“Genital mutilation of a child through reassignment surgery is child abuse, subject to all rules and procedures pertaining to child abuse,” DFPS Commissioner Jaime Masters wrote in a letter to Governor Greg Abbott on Wednesday. Earlier this month, Abbott had requested clarification on the issue from DFPS, which is responsible for investigating charges of abuse, neglect, or exploitation of children, elderly adults, and adults with disabilities.
In the letter, Masters noted that altering a child’s genitals in pursuit of transgender identity “may cause a ‘genuine threat of substantial harm from physical injury to the child'” under Texas family code. “This surgical procedure physically alters a child’s genitalia for non-medical purposes potentially inflicting irreversible harm to children’s bodies. Generally, children in the care and custody of a parent lack the legal capacity to consent to surgical treatments, making them more vulnerable.”
Masters laid out a few situations where genital surgery may not constitute abuse because it might be medically necessary.
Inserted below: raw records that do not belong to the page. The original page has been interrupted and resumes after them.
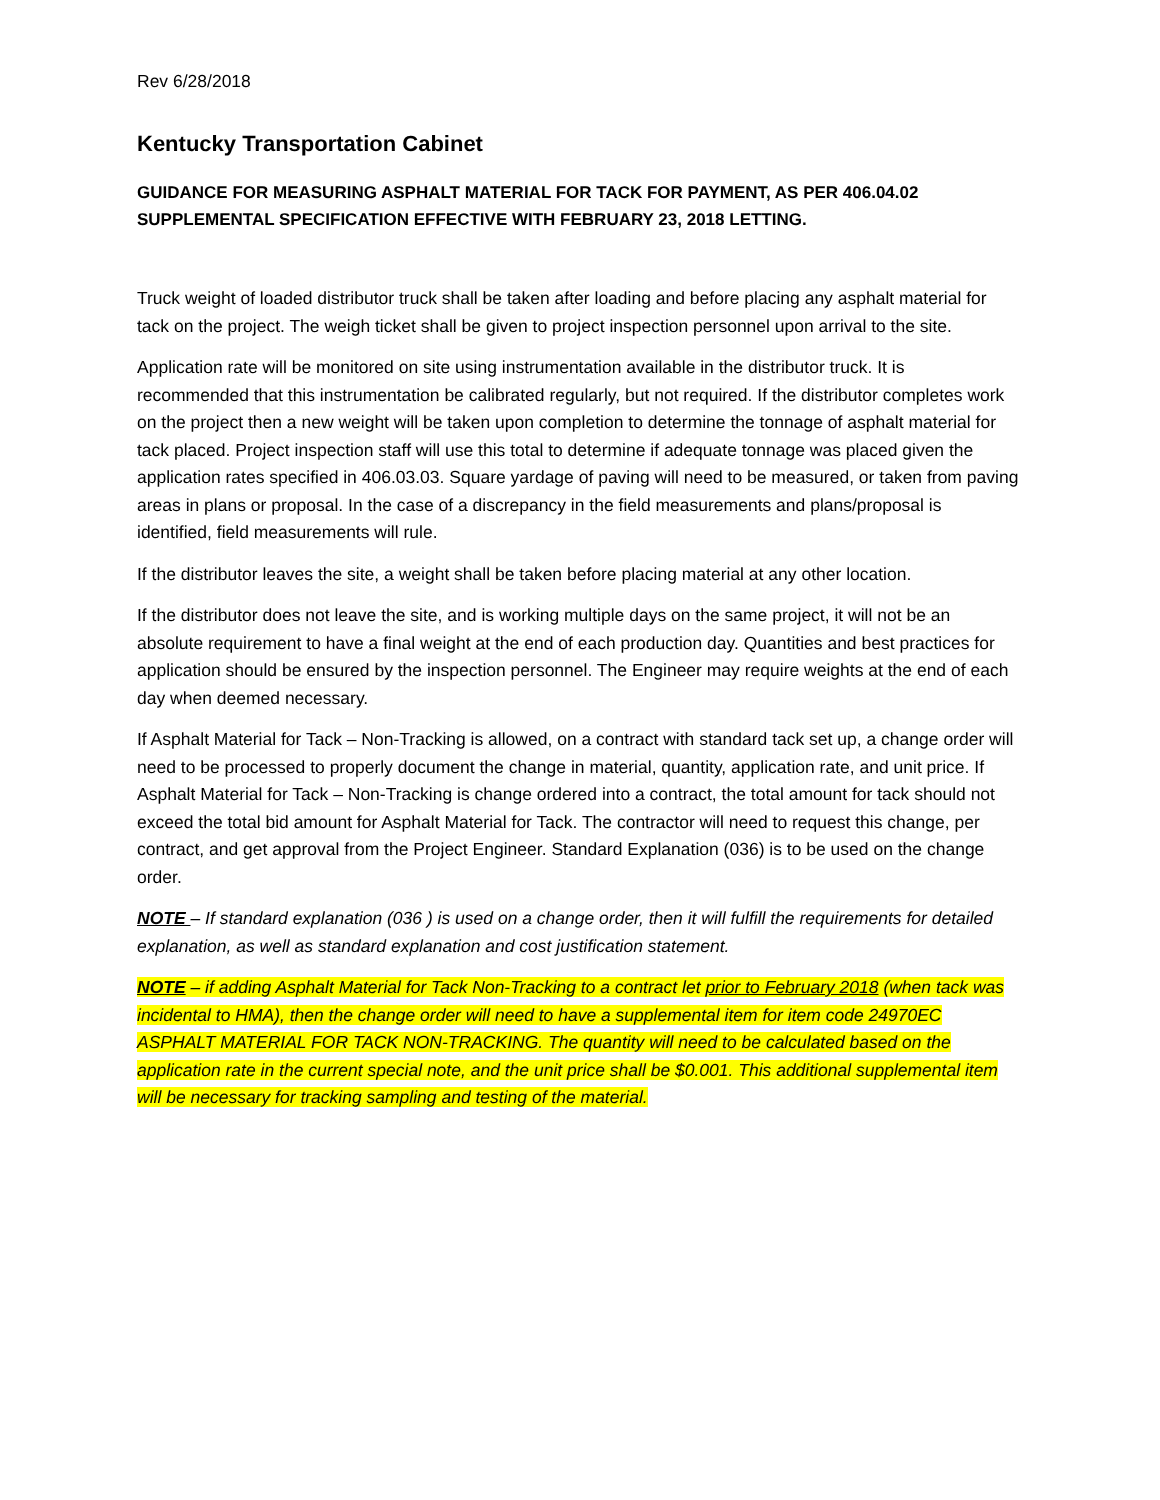Rev 6/28/2018
Kentucky Transportation Cabinet
GUIDANCE FOR MEASURING ASPHALT MATERIAL FOR TACK FOR PAYMENT, AS PER 406.04.02 SUPPLEMENTAL SPECIFICATION EFFECTIVE WITH FEBRUARY 23, 2018 LETTING.
Truck weight of loaded distributor truck shall be taken after loading and before placing any asphalt material for tack on the project. The weigh ticket shall be given to project inspection personnel upon arrival to the site.
Application rate will be monitored on site using instrumentation available in the distributor truck. It is recommended that this instrumentation be calibrated regularly, but not required. If the distributor completes work on the project then a new weight will be taken upon completion to determine the tonnage of asphalt material for tack placed. Project inspection staff will use this total to determine if adequate tonnage was placed given the application rates specified in 406.03.03. Square yardage of paving will need to be measured, or taken from paving areas in plans or proposal. In the case of a discrepancy in the field measurements and plans/proposal is identified, field measurements will rule.
If the distributor leaves the site, a weight shall be taken before placing material at any other location.
If the distributor does not leave the site, and is working multiple days on the same project, it will not be an absolute requirement to have a final weight at the end of each production day. Quantities and best practices for application should be ensured by the inspection personnel. The Engineer may require weights at the end of each day when deemed necessary.
If Asphalt Material for Tack – Non-Tracking is allowed, on a contract with standard tack set up, a change order will need to be processed to properly document the change in material, quantity, application rate, and unit price. If Asphalt Material for Tack – Non-Tracking is change ordered into a contract, the total amount for tack should not exceed the total bid amount for Asphalt Material for Tack. The contractor will need to request this change, per contract, and get approval from the Project Engineer. Standard Explanation (036) is to be used on the change order.
NOTE – If standard explanation (036 ) is used on a change order, then it will fulfill the requirements for detailed explanation, as well as standard explanation and cost justification statement.
NOTE – if adding Asphalt Material for Tack Non-Tracking to a contract let prior to February 2018 (when tack was incidental to HMA), then the change order will need to have a supplemental item for item code 24970EC ASPHALT MATERIAL FOR TACK NON-TRACKING. The quantity will need to be calculated based on the application rate in the current special note, and the unit price shall be $0.001. This additional supplemental item will be necessary for tracking sampling and testing of the material.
Such cases include children whose body parts have been affected by illness or trauma; children who are “born with a medically verifiable genetic disorder of sex development, such as the presence of both ovarian and testicular tissue”; and children who do not “have the normal sex chromosome structure for male or female as determined through genetic testing.”
Under Texas Family Code, a professional who has “cause to believe” that child abuse has occurred or is occurring must report to DFPS within 48 hours. Professionals may not delegate this reporting duty and failure to report constitutes a Class A misdemeanor punishable by up to one year in jail, a fine of up to $ 4,000, or both.
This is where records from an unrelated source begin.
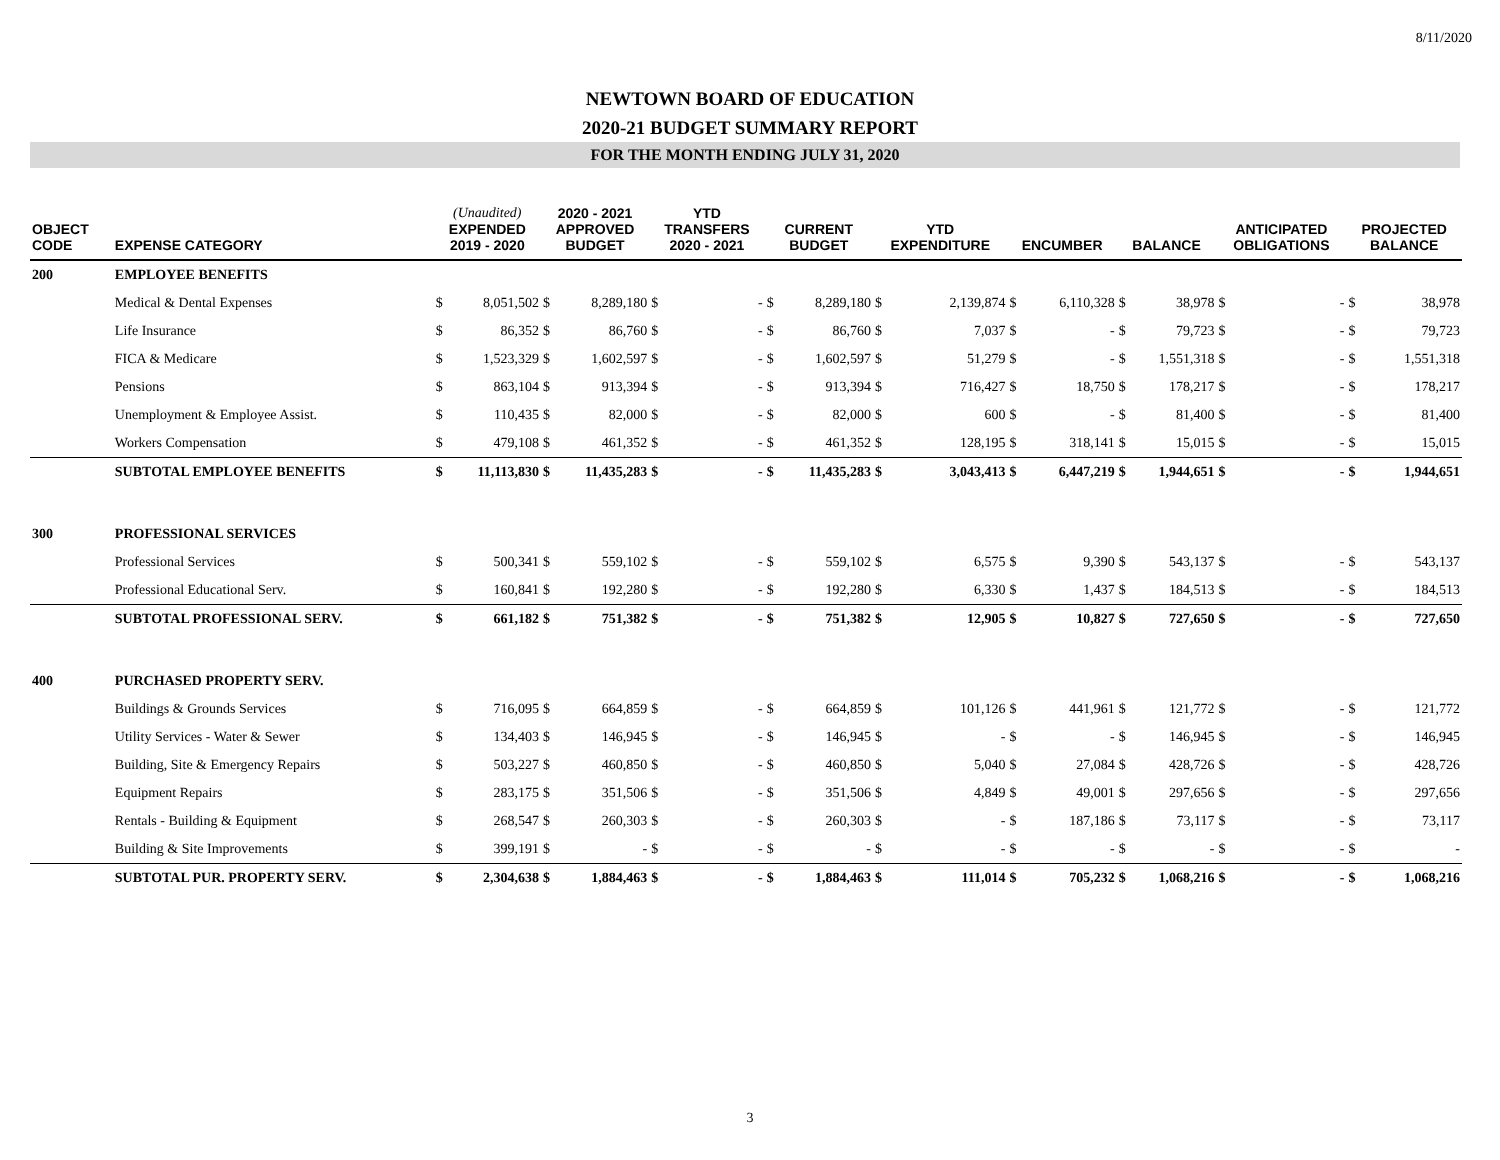8/11/2020
NEWTOWN BOARD OF EDUCATION
2020-21 BUDGET SUMMARY REPORT
FOR THE MONTH ENDING JULY 31, 2020
| OBJECT CODE | EXPENSE CATEGORY | (Unaudited) EXPENDED 2019 - 2020 | | 2020 - 2021 APPROVED BUDGET | | YTD TRANSFERS 2020 - 2021 | | CURRENT BUDGET | | YTD EXPENDITURE | | ENCUMBER | | BALANCE | | ANTICIPATED OBLIGATIONS | | PROJECTED BALANCE | |
| --- | --- | --- | --- | --- | --- | --- | --- | --- | --- | --- | --- | --- | --- | --- | --- | --- | --- | --- | --- |
| 200 | EMPLOYEE BENEFITS | | | | | | | | | | | | | | | | | | |
| | Medical & Dental Expenses | $ | 8,051,502 | $ | 8,289,180 | $ | - | $ | 8,289,180 | $ | 2,139,874 | $ | 6,110,328 | $ | 38,978 | $ | - | $ | 38,978 |
| | Life Insurance | $ | 86,352 | $ | 86,760 | $ | - | $ | 86,760 | $ | 7,037 | $ | - | $ | 79,723 | $ | - | $ | 79,723 |
| | FICA & Medicare | $ | 1,523,329 | $ | 1,602,597 | $ | - | $ | 1,602,597 | $ | 51,279 | $ | - | $ | 1,551,318 | $ | - | $ | 1,551,318 |
| | Pensions | $ | 863,104 | $ | 913,394 | $ | - | $ | 913,394 | $ | 716,427 | $ | 18,750 | $ | 178,217 | $ | - | $ | 178,217 |
| | Unemployment & Employee Assist. | $ | 110,435 | $ | 82,000 | $ | - | $ | 82,000 | $ | 600 | $ | - | $ | 81,400 | $ | - | $ | 81,400 |
| | Workers Compensation | $ | 479,108 | $ | 461,352 | $ | - | $ | 461,352 | $ | 128,195 | $ | 318,141 | $ | 15,015 | $ | - | $ | 15,015 |
| | SUBTOTAL EMPLOYEE BENEFITS | $ | 11,113,830 | $ | 11,435,283 | $ | - | $ | 11,435,283 | $ | 3,043,413 | $ | 6,447,219 | $ | 1,944,651 | $ | - | $ | 1,944,651 |
| 300 | PROFESSIONAL SERVICES | | | | | | | | | | | | | | | | | | |
| | Professional Services | $ | 500,341 | $ | 559,102 | $ | - | $ | 559,102 | $ | 6,575 | $ | 9,390 | $ | 543,137 | $ | - | $ | 543,137 |
| | Professional Educational Serv. | $ | 160,841 | $ | 192,280 | $ | - | $ | 192,280 | $ | 6,330 | $ | 1,437 | $ | 184,513 | $ | - | $ | 184,513 |
| | SUBTOTAL PROFESSIONAL SERV. | $ | 661,182 | $ | 751,382 | $ | - | $ | 751,382 | $ | 12,905 | $ | 10,827 | $ | 727,650 | $ | - | $ | 727,650 |
| 400 | PURCHASED PROPERTY SERV. | | | | | | | | | | | | | | | | | | |
| | Buildings & Grounds Services | $ | 716,095 | $ | 664,859 | $ | - | $ | 664,859 | $ | 101,126 | $ | 441,961 | $ | 121,772 | $ | - | $ | 121,772 |
| | Utility Services - Water & Sewer | $ | 134,403 | $ | 146,945 | $ | - | $ | 146,945 | $ | - | $ | - | $ | 146,945 | $ | - | $ | 146,945 |
| | Building, Site & Emergency Repairs | $ | 503,227 | $ | 460,850 | $ | - | $ | 460,850 | $ | 5,040 | $ | 27,084 | $ | 428,726 | $ | - | $ | 428,726 |
| | Equipment Repairs | $ | 283,175 | $ | 351,506 | $ | - | $ | 351,506 | $ | 4,849 | $ | 49,001 | $ | 297,656 | $ | - | $ | 297,656 |
| | Rentals - Building & Equipment | $ | 268,547 | $ | 260,303 | $ | - | $ | 260,303 | $ | - | $ | 187,186 | $ | 73,117 | $ | - | $ | 73,117 |
| | Building & Site Improvements | $ | 399,191 | $ | - | $ | - | $ | - | $ | - | $ | - | $ | - | $ | - | $ | - |
| | SUBTOTAL PUR. PROPERTY SERV. | $ | 2,304,638 | $ | 1,884,463 | $ | - | $ | 1,884,463 | $ | 111,014 | $ | 705,232 | $ | 1,068,216 | $ | - | $ | 1,068,216 |
3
Even the pro-transgender World Professional Association for Transgender Health (WPATH) does not recommend genital surgery for children. “Genital surgery should not be carried out until (i) patients reach the legal age of majority in a given country, and (ii) patients have lived continuously for at least 12 months in the gender role that is congruent with their gender identity,” the WPATH Standards of Care document states.
“Puberty-blocking” drugs and cross-sex hormones for children and adolescents are more controversial, however. WPATH and other pro-transgender organizations recommend such interventions, often claiming that they are reversible.
Rachel Levine, now assistant secretary of health at the Department of Health and Human Services, has publicly supported such interventions for children and adolescents.
Yet Dr. Michael Laidlaw, an endocrinologist in Rocklin, Calif., said that such hormonal drugs are “actually causing a disease,” namely hypogonadotropic hypogonadism, which occurs when the brain fails to send the right signal to the gonads to make the hormones necessary for development. Last year, Britain’s High Court ruled that children under age 16 lack the ability to consent to “puberty-blocking” drugs and cross-sex hormones.